I-II, q. 20 a. 6
Ob ein und dieselbe äußere Handlung zugleich gut und schlecht sein kann?
Quaestio 20 · Von der Güte und Bosheit der äußeren menschlichen Handlungen
Einwand 1: Es scheint, dass ein und dieselbe äußere Handlung zugleich gut und schlecht sein kann. Denn „Bewegung ist, wenn sie kontinuierlich ist, ein und dieselbe“ (Phys. v, 4). Aber eine kontinuierliche Bewegung kann sowohl gut als auch schlecht sein: zum Beispiel kann jemand kontinuierlich zur Kirche gehen, wobei er zuerst Ruhmsucht beabsichtigt und danach den Dienst Gottes. Also kann ein und dieselbe Handlung sowohl gut als auch schlecht sein.
Einwand 2: Ferner sind gemäß dem Philosophen (Phys. iii, 3) Handeln und Leiden ein einziger Akt. Aber das Leiden kann gut sein, wie das Christi war; und das Handeln böse, wie das der Juden. Also kann ein und derselbe Akt sowohl gut als auch böse sein.
Einwand 3: Ferner, da ein Diener gleichsam ein Werkzeug seines Herrn ist, ist die Handlung des Dieners die seines Herrn, so wie die Handlung eines Werkzeugs die Handlung des Handwerkers ist. Aber es kann geschehen, dass die Handlung des Dieners aus dem guten Willen seines Herrn resultiert und daher gut ist: und aus dem bösen Willen des Dieners und daher böse ist. Also kann dieselbe Handlung sowohl gut als auch böse sein.
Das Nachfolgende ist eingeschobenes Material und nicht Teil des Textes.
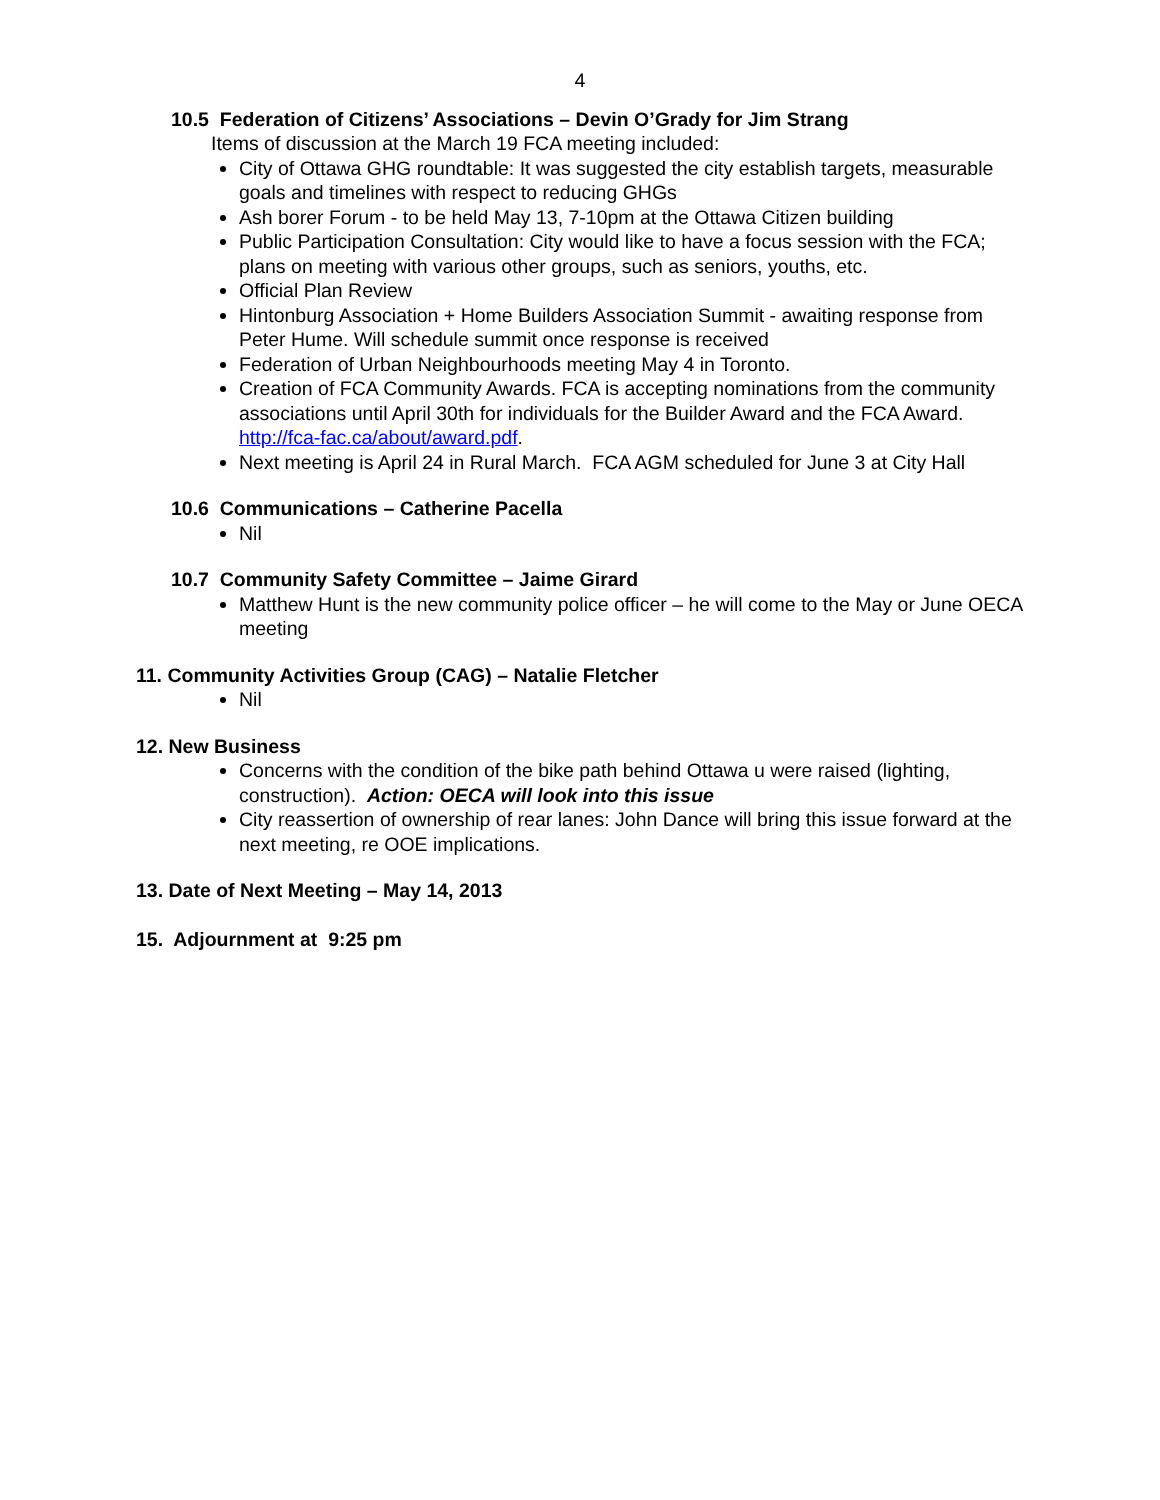4
10.5 Federation of Citizens’ Associations – Devin O’Grady for Jim Strang
Items of discussion at the March 19 FCA meeting included:
City of Ottawa GHG roundtable: It was suggested the city establish targets, measurable goals and timelines with respect to reducing GHGs
Ash borer Forum - to be held May 13, 7-10pm at the Ottawa Citizen building
Public Participation Consultation: City would like to have a focus session with the FCA; plans on meeting with various other groups, such as seniors, youths, etc.
Official Plan Review
Hintonburg Association + Home Builders Association Summit - awaiting response from Peter Hume. Will schedule summit once response is received
Federation of Urban Neighbourhoods meeting May 4 in Toronto.
Creation of FCA Community Awards. FCA is accepting nominations from the community associations until April 30th for individuals for the Builder Award and the FCA Award. http://fca-fac.ca/about/award.pdf.
Next meeting is April 24 in Rural March. FCA AGM scheduled for June 3 at City Hall
10.6 Communications – Catherine Pacella
Nil
10.7 Community Safety Committee – Jaime Girard
Matthew Hunt is the new community police officer – he will come to the May or June OECA meeting
11. Community Activities Group (CAG) – Natalie Fletcher
Nil
12. New Business
Concerns with the condition of the bike path behind Ottawa u were raised (lighting, construction). Action: OECA will look into this issue
City reassertion of ownership of rear lanes: John Dance will bring this issue forward at the next meeting, re OOE implications.
13. Date of Next Meeting – May 14, 2013
15. Adjournment at 9:25 pm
Dagegen spricht, Dasselbe Ding kann nicht das Subjekt von Gegensätzen sein. Aber Gut und Böse sind Gegensätze. Also kann dieselbe Handlung nicht sowohl gut als auch böse sein.
Ich antworte darauf, Nichts hindert daran, dass etwas eins ist, insofern es in einer Gattung ist, und vielfach, insofern es auf eine andere Gattung bezogen wird. So ist eine kontinuierliche Oberfläche eins, betrachtet als in der Gattung der Quantität; und doch ist sie vielfach, betrachtet hinsichtlich der Gattung der Farbe, wenn sie teils weiß und teils schwarz ist. Und dementsprechend hindert nichts daran, dass eine Handlung eins ist, betrachtet in der natürlichen Ordnung; wohingegen sie nicht eins ist, betrachtet in der moralischen Ordnung; und umgekehrt, wie wir oben dargelegt haben (Artikel [3], zu 1; Frage [18], Artikel [7], zu 1). Denn kontinuierliches Gehen ist eine einzige Handlung, betrachtet in der natürlichen Ordnung: aber es kann sich in viele Handlungen auflösen, betrachtet in der moralischen Ordnung, wenn ein Wechsel im Willen des Gehenden stattfindet, denn der Wille ist das Prinzip moralischer Handlungen. Wenn wir daher eine Handlung in der moralischen Ordnung betrachten, ist es unmöglich, dass sie moralisch sowohl gut als auch böse ist. Wenn sie aber eins ist hinsichtlich der natürlichen und nicht der moralischen Einheit, kann sie sowohl gut als auch böse sein.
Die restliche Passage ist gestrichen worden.